Gençlik yıllarının başında İzmir Atatürk Lisesi henüz birinci sınıfındayken,
kız arkadaşına yazdığı Nazım Hikmet şiirleri ile yakalanınca, 1942 Şubat’ında
tutuklandı ve okuldan atıldı. Üç hafta gözetim altında kalan Attila İlhan, iki
ay hapis yattı.
Türkiye’nin hiçbir yerinde okuyamayacağına dair bir belge verilince de eğitim
hayatına ara vermek zorunda kaldı. Danıştay kararıyla, 1944 yılında okuma
hakkını tekrar kazanınca, eğitim hayatına devam etmek için İstanbul Işık
Lisesi’ne yazıldı.
Sanat hayatı ve Paris yılları
Lise son sınıftayken amcasının kendisinden habersiz
katıldığı CHP Şiir Armağanı’nda, ‘’Cebbaroğlu Mehemmed’’ şiiriyle pek çok ünlü
şairi geride bırakarak ikincilik ödülünü kazandı. Bu ödül kendisi için kuşkusuz
büyük mutluluk kaynağı olmuştu. 1946′da mezun olduktan sonra İstanbul Hukuk
Fakültesi’ne kaydoldu. Sanatçı, başarılı geçen üniversite yıllarında “Yığın” ve
“Gün” gibi dergilerde ilk şiirlerini yayımlamaya başladı. Hukuk Fakültesi’ndeki
yüksek öğrenimini yarıda bırakan Attila İlhan, 1949 yılında üniversite 2.

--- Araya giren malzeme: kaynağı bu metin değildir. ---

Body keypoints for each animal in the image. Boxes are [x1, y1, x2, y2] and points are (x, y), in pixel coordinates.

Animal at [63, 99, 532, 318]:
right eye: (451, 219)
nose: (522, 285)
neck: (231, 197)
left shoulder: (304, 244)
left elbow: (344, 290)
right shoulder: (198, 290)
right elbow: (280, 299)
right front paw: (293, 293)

sınıftayken Nazım Hikmet’i kurtarma hareketine katılmak üzere Paris’e gitti. Bu
harekette aktif rol oynayan sanatçı, ilk kez gittiği Paris’te Fransız toplum
yapısı ve Paris’te yaşadığı çevreye ilişkin gözlemler yaptı. Yaptığı gözlemleri,
daha sonra ortaya koyduğu eserlerinde birçok karaktere ve olaya büründürdü.

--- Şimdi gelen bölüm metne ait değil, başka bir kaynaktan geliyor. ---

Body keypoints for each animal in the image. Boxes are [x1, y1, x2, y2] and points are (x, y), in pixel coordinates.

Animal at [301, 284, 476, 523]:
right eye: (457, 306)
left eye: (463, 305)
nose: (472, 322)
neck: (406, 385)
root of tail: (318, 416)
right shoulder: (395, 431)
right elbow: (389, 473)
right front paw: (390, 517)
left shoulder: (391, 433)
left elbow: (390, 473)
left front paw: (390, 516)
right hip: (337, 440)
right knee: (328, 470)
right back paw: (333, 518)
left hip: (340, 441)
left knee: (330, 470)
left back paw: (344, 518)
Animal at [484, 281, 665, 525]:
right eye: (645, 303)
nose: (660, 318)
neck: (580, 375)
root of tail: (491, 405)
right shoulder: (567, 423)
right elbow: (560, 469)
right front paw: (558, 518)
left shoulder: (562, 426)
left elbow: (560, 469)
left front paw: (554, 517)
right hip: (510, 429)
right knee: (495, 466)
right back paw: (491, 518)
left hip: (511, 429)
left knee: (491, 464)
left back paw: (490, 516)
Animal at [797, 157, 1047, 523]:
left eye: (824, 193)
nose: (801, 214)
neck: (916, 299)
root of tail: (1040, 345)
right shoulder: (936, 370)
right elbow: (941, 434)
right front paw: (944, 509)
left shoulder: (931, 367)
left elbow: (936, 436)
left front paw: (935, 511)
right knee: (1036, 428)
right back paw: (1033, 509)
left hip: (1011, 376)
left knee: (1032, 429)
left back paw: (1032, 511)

Türkiye’ye geri döndüğünde başı sıklıkla polisle derde girdi ve birkaç kez
gözaltına alındı. Sansaryan Han’daki sorgulamalar; ölüm, tehlike, gerilim
temalarını işlediği eserlerinde önemli rol oynadı. 1951 yılında Gerçek
Gazetesi’nde yayınlanan bir yazısından dolayı soruşturmaya uğrayınca tekrar
Paris’e gitti. Fransa’daki bu dönem sanatçının Fransızcayı ve Marksizm’i
öğrendiği yıllardı. 1950’li yılları İstanbul-Paris-İzmir üçgeni arasında
geçiren İlhan’ın ismi yavaş yavaş Türkiye çapında duyulmaya başlamıştı.

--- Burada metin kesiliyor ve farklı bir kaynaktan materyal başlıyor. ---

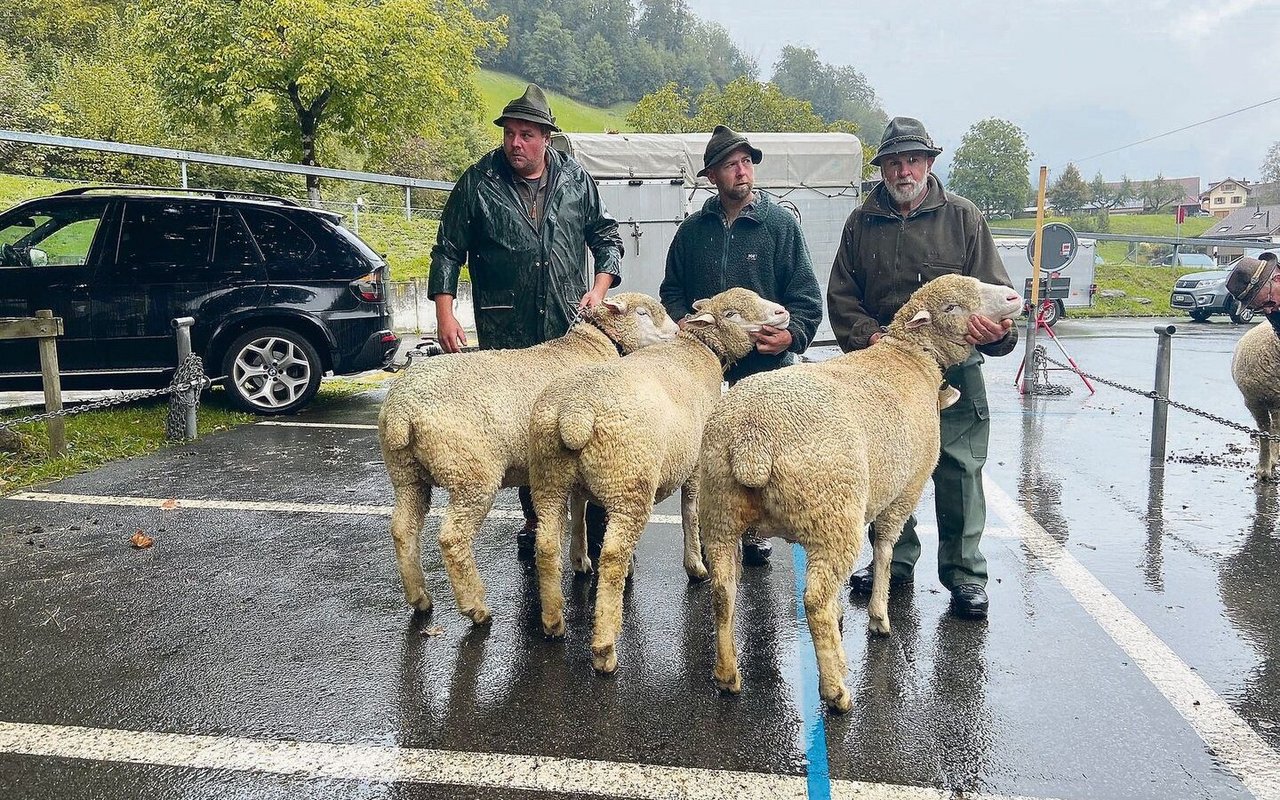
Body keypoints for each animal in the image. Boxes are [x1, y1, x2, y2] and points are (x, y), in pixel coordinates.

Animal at [378, 293, 680, 624]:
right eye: (643, 313)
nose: (678, 332)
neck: (598, 344)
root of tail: (402, 410)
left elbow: (577, 509)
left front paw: (580, 559)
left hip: (407, 474)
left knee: (402, 529)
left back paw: (419, 598)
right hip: (469, 472)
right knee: (452, 538)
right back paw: (476, 607)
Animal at [529, 284, 788, 670]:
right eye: (731, 314)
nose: (782, 313)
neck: (700, 350)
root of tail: (575, 413)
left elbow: (581, 515)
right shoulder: (695, 463)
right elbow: (689, 512)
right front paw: (696, 565)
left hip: (553, 478)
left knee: (546, 544)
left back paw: (553, 622)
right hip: (629, 481)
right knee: (612, 555)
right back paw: (605, 648)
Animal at [701, 271, 1018, 706]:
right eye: (952, 307)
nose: (1014, 297)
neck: (912, 360)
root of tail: (751, 437)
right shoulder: (904, 490)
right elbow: (884, 549)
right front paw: (879, 616)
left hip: (726, 513)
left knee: (723, 591)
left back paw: (727, 675)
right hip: (832, 510)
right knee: (814, 600)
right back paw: (836, 689)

Sanatçı, yurda döndükten sonra Hukuk Fakültesi’ne devam
etti. Ancak son sınıfta gazeteciliğe başlamasıyla beraber öğrenimini yarıda bırakmak
zorunda kaldı. Sinemaya olan ilgisi nedeniyle, 1953’de Vatan Gazetesi’nde
sinema eleştirileri yazmaya başladı. Gazeteye yazdığı eleştirilerden birinde;
“Çoğu zaman 3-5 kişi için yazdığımızı sanırız, onlar bizi okumazlar. Asıl
seslendiklerimiz, hiçbir zaman tanımayacağımız, başka üç beş kişidir.” dedi.
Sanatta çok yönlülüğü
1957’de Erzincan’da askerliğini bitirdikten sonra tekrar
İstanbul’a dönüş yapan Attila İlhan, sinema çalışmalarına ağırlık verdi. On
beşe yakın senaryoya ’’Ali Kaptanoğlu’’ takma adıyla imza atan sanatçı, sinemada
aradığını bulamayınca, 1960’da Paris’e geri döndü. Sosyalizmin geldiği
aşamaları ve televizyonculuğu incelediği bu dönem, babasının ölümü nedeniyle
son buldu. Bundan sonra yazarın İzmir dönemi başladı. Sekiz yıl süren İzmir
döneminde, Demokrat İzmir Gazetesi’nin başyazarlığını ve genel yayın
yönetmenliğini yürüttü. Aynı yıllarda, şiir kitabı olarak “Yasak Sevişmek” ve
“Aynanın İçindekiler” serisinden “Bıçağın Ucu” yayımlandı. 1968’de on beş yıl
sürecek evliliğini yaptı.
Genç, Yeni Nesil,
Varlık, Aile, Yirminci Asır, Seçilmiş ,
Kaynak, Ufuklar, Mavi, Yeditepe, Dost, Yelken, Ataç, Yön, Milliyet Sanat, Sanat
Olayı gibi dergilerde şiirleri, deneme ve eleştirileri yayınlandı. Türk edebiyatının
önemli isimleri arasına girdi. Garip akımı ve İkinci Yeni şiirine karşı çıktı.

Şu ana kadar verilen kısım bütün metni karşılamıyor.